Arabidopsis thaliana plants were grown on vermiculite saturated with 0.3 × B₅ medium under continuous illumination (80 to 120 μE·m⁻²·s⁻¹) at 23°C as described previously (Mou et al., 2000) or under the conditions specified. For temperature treatment, plants were germinated and grown in three Versatile Environmental Test Chambers (Sanyo, Tokyo, Japan) under continuous illumination (100 μE·m⁻²·s⁻¹) at 20, 23, and 26°C, respectively. For salt stress treatment, 2-week-old soil-grown plants were watered with 50, 100, 200, and 400 mM NaCl. The phenotype was examined 10 days after NaCl treatment. To determine salt sensitivity on plates, seedlings were grown on Murashige and Skoog (1962) nutrient (GIBCO) agar plates for 3 days and then transferred to vertical Murashige and Skoog (1962) agar plates supplemented with 100 mM NaCl. The phenotype was examined 10 days after transfer to 100 mM NaCl.

Construction of λ455

The plasmids used to construct pJL453 included pSE936 (Elledge et al., 1991), pBluescript II KS+/− (Stratagene), pBI101 (Clontech, Palo Alto, CA), pUC118 (Boehringer Mannheim), and pSS (Becker, 1990). The two lox sites in the BglII (blunt ended)-SalI (blunt ended) fragment from pSE936 were introduced into the EcoRV site of pBluescript II KS+/− to form pJL420. The nopaline synthase terminator was removed from pBI101 by digestion with EcoRI plus SacI and cloned into the EcoRI-SacI sites of pJL420 to yield pJL422. The EcoRI site in pJL422 was destroyed by treatment with the Klenow fragment of DNA polymerase I (Promega) to make pJL423. The SacI-SalI (blunt ended) fragment of this plasmid was inserted between the SacI and SmaI sites of pUC118 to generate pJL452. The BamHI-EcoRI fragment of pJL452 was used to replace the BamHI-EcoRI fragment of pJL429, which was derived from pSS by the destruction of the NotI site using the DNA polymerase I Klenow fragment, to make pJL453. pJL453 was finally linearized with NotI and ligated into gel-purified NotI-cleaved λGEM-12 (Promega) arms to generate the plant cDNA expression vector λ455.
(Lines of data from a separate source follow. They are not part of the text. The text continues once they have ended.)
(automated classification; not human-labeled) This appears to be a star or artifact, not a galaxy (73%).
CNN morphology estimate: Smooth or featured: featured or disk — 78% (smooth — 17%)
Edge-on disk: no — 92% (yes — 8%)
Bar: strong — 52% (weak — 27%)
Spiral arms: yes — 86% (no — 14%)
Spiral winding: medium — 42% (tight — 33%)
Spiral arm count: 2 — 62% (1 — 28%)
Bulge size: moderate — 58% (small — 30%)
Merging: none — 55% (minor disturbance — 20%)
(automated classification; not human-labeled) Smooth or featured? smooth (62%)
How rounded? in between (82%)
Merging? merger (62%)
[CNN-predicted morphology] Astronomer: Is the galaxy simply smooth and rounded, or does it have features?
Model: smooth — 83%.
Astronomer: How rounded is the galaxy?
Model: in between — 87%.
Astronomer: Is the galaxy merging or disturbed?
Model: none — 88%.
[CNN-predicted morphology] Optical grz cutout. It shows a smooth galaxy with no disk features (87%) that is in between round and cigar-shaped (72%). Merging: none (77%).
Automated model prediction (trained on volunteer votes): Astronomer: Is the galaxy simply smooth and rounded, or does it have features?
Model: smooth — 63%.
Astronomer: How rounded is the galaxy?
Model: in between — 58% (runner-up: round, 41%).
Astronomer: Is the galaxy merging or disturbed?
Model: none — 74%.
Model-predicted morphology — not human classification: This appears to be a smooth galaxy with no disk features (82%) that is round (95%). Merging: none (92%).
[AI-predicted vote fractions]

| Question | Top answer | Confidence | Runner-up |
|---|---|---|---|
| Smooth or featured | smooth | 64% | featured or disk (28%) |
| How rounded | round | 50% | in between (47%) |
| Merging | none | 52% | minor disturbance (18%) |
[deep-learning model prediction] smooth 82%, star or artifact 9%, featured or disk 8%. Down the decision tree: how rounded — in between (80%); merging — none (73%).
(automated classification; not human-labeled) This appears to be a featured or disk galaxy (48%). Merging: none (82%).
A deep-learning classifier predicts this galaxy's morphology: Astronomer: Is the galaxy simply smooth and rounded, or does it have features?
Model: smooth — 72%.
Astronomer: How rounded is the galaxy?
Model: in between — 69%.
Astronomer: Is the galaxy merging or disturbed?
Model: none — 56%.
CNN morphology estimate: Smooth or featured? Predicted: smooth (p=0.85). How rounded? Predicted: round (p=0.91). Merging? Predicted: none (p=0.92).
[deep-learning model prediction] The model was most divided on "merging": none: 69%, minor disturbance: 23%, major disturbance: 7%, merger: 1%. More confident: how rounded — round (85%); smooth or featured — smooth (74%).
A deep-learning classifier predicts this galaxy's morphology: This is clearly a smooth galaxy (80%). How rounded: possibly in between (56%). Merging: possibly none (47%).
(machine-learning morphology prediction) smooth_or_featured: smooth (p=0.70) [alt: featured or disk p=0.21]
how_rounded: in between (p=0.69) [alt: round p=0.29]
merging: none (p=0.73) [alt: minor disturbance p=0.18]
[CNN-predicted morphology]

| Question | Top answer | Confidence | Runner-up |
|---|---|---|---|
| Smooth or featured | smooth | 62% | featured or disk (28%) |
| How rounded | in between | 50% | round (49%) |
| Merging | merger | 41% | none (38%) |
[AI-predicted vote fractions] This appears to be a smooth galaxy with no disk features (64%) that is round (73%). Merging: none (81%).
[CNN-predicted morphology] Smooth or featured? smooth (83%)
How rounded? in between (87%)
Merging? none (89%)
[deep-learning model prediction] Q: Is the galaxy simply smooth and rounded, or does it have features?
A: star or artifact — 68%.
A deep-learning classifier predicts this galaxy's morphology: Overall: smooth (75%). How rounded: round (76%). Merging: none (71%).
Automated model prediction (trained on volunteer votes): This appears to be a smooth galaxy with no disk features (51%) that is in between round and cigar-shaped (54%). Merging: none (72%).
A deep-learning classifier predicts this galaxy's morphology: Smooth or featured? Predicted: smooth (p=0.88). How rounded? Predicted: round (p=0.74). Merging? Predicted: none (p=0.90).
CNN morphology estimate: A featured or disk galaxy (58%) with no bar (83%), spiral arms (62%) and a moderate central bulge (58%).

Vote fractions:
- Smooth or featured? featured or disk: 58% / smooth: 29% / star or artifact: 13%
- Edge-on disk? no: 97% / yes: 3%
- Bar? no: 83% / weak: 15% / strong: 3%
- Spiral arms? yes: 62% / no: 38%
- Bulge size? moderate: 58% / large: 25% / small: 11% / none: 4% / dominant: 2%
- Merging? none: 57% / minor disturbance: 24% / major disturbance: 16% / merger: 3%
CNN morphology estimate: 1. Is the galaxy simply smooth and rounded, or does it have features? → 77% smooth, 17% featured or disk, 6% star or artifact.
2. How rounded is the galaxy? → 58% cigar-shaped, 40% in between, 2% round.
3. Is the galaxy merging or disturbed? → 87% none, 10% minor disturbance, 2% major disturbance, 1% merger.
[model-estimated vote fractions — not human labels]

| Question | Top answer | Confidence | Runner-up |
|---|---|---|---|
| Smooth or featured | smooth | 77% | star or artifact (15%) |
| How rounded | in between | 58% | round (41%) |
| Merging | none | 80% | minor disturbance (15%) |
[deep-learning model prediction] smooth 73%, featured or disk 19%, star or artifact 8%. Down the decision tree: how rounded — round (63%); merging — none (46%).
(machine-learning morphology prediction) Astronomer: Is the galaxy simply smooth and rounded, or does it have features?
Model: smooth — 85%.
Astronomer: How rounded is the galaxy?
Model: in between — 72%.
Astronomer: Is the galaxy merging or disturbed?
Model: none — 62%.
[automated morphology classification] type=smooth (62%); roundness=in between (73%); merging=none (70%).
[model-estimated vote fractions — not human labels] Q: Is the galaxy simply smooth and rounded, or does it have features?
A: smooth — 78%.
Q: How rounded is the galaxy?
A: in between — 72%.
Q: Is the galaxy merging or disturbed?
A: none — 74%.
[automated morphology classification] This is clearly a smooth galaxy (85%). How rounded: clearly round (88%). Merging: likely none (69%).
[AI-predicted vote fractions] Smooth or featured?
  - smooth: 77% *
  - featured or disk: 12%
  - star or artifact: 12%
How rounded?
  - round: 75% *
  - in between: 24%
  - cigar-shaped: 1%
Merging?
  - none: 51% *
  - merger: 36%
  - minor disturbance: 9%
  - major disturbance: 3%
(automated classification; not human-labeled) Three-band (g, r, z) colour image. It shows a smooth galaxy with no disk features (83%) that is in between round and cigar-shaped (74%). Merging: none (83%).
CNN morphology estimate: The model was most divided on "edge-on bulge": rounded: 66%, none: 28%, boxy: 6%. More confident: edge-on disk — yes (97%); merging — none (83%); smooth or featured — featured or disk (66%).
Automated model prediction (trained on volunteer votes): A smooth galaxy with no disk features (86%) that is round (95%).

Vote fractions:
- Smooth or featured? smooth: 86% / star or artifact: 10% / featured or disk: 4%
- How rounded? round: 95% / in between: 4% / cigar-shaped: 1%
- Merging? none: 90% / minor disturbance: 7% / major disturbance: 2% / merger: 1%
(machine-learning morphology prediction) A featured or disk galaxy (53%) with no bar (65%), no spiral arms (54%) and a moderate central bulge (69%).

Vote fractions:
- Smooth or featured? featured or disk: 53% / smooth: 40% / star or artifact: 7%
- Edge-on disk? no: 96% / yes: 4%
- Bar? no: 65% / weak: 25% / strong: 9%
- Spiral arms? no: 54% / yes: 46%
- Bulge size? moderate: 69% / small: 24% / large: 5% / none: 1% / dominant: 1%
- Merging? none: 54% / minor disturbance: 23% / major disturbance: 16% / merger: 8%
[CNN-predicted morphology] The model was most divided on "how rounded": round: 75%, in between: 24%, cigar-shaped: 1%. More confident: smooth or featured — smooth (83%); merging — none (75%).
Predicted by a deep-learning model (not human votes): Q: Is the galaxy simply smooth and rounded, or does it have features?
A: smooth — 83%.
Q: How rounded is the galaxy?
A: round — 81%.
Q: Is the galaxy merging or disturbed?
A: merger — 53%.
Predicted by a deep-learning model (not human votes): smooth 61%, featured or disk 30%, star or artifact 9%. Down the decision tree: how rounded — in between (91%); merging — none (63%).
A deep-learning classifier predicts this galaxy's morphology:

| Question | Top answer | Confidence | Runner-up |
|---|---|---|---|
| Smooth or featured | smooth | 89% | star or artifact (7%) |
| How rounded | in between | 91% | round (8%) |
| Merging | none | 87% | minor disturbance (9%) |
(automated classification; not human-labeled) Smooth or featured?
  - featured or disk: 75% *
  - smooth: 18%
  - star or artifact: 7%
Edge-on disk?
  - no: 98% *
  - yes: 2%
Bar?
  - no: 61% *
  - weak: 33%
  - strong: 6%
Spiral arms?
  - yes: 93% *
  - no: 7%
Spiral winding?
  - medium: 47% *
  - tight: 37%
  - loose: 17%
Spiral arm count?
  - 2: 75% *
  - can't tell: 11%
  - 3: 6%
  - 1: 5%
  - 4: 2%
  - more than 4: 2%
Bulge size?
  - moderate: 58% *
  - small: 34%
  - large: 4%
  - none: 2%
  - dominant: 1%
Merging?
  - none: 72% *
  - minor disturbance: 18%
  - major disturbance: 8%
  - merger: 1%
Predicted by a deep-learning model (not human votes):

Construction of an Arabidopsis cDNA Library in λ455

Arabidopsis mRNA was isolated from the aerial parts of 2- to 6-week-old Columbia (Col-0) wild-type plants using a QuickPrep Micro mRNA Purification Kit (Pharmacia), and the cDNA was synthesized using the TimeSaver cDNA Synthesis Kit (Pharmacia). The first strand of cDNA was primed with random hexamers provided with the kit to produce cDNAs without poly(A) sequence. The EcoRI/NotI adaptor was ligated to each end of the cDNA, and the adapted cDNA was purified on the spin column as described in the protocol provided. λ455 DNA was prepared using the Wizard Lamda Preps DNA Purification System (Promega). A total of 4 μg of λ455 DNA was digested completely in TA buffer (Epicentre) with 30 units of EcoRI in a reaction volume of 50 μL and then dephosphorylated by adding 4 units of HK (heat-killable) phosphatase (Epicentre) and incubating at 30°C for 1 h. The HK phosphatase was heat inactivated at 65°C for 15 min. The λ455 vector DNA then was precipitated using 5 μL of 3 M sodium acetate and 110 μL of cold (−20°C) ethanol, incubated at −20°C for 30 min, pelleted at 16,900g for 15 min, and washed once with 1 mL of 70% (v/v) ethanol. The pellet was resuspended in 8 μL of TE buffer (10 mM Tris-HCl, pH 8.0; 1 mM EDTA). Fifteen microliters of cDNA column eluate was ligated to 2 μg of EcoRI-digested, phosphatase-treated λ455 vector DNA in a volume of 25 μL at 15°C overnight and packaged using the Ready-To-Go Lamda Packaging Reaction System (Pharmacia).

Automatic Conversion of the Phage cDNA Library into a Binary Plasmid Library and Generation of Transgenic Plants

The λ phage competent cells (Escherichia coli strain XL1-Blue) were prepared as described (Sambrook et al., 1989). The cDNA library λ phages were incubated with 1 mL of a freshly prepared culture of E. coli strain trpC9830(λKC) (Li et al., 1995) cells in 10 mM MgCl₂ and 1 mL of Luria-Bertani (LB) medium at 37°C for 30 min without shaking. Cells then were plated on 150-mm plates with ampicillin at 50 μg/mL and with kanamycin at 50 μg/mL and incubated overnight at 37°C. Ampicillin- and kanamycin-resistant cells were scraped from the plates, resuspended in 250 mL of LB medium with ampicillin and kanamycin, and incubated with shaking at 37°C for 1 h.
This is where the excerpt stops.